**TASK GOAL:** Pick up the LASSO regression passage at its last line and continue it.

**PASSAGE SHOWN:**
>>>
4.4. Sparsity for Feature Selection using LASSO¶
Ridge regression applies a penalty on the magnitude of the weights using the L2 norm. Why not consider using the L1 norm instead?
Try this cost instead of ridge...
$$ \begin{align*} \text{Total cost } = \;&\underbrace{\text{measure of fit}}_{RSS(\theta)} + \;\lambda \cdot \underbrace{\text{measure of magnitude of coefficients}}_{\lambda \cdot \lVert \theta \rVert_1} \\ \\ \implies &\min\; \lVert \Phi \theta - y \rVert_2^2 + \lambda \lVert \theta \rVert_1 \end{align*}$$
Consider the same problem but with a different objective function:
$$\min\; \lVert \Phi \theta - y \rVert_2^2 + \lambda \lVert \theta \rVert_1$$
# LASSO regression
lamb = 2
theta = cvx.Variable([d, 1])
<<<
[Items stored from a collection]
>>>
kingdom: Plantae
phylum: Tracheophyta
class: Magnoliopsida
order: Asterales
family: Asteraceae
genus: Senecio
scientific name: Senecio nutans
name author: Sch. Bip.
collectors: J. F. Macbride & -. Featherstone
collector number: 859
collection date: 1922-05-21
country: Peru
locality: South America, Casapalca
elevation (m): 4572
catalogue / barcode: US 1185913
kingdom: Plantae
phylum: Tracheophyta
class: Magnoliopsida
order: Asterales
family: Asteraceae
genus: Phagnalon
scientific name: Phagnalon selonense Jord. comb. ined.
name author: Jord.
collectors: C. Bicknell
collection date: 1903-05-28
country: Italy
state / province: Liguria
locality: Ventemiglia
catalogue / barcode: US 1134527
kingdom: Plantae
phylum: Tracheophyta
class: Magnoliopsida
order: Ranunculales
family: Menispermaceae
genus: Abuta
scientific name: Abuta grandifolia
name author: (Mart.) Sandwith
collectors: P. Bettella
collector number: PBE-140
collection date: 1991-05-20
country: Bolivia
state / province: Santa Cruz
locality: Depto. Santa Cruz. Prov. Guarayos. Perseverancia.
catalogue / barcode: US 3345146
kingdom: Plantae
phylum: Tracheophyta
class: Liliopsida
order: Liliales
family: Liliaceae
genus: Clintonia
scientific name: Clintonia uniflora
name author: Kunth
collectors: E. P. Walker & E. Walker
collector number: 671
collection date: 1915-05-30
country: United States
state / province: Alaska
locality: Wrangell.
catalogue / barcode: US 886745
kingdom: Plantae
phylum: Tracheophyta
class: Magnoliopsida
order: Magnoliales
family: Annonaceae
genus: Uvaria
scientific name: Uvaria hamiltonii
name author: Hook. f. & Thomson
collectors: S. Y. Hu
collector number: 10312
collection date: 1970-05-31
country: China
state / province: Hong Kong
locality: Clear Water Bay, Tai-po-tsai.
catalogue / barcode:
<<<
**SOLVED PROBLEM:**
obj = cvx.Minimize(cvx.sum_squares(A@theta - y) + lamb*cvx.norm(theta, 1))
prob = cvx.Problem(obj).solve()
yp = rbfbasis*theta.value
plt.figure(figsize = (6, 4))
plt.title('LASSO Regularization (L1)', fontsize = 12)
plt.xlabel('X')
plt.ylabel('Y')
plt.plot(x, y, 'o', alpha = 0.5)
plt.plot(xp, yp)
plt.axis([-5, 5, -12, 6])
plt.grid(alpha = 0.3)
plt.axis('equal')
plt.show()
By selecting an appropriate value for $ \lambda $, the above example demonstrates that the L1 norm can also effectively mitigate overfitting.
This naturally leads to the consideration of the differences between L2 and L1 regularization techniques.
# Regulization (= Lasso nonlinear regression) encourages zero weights
plt.figure(figsize = (6, 4))
plt.title(r'LASSO: magnitude of $\theta$', fontsize = 12)
plt.xlabel(r'$\theta$')
plt.ylabel('magnitude')
plt.stem(np.arange(1,11), theta.value)
plt.xlim([0.5, 10.5])
plt.ylim([-6, 2])
plt.grid(alpha = 0.3)
plt.show()
The L1 penalty (used in Lasso Regression) has the unique property of:
Shrinking some coefficients exactly to 0
This effectively removes certain features from the model.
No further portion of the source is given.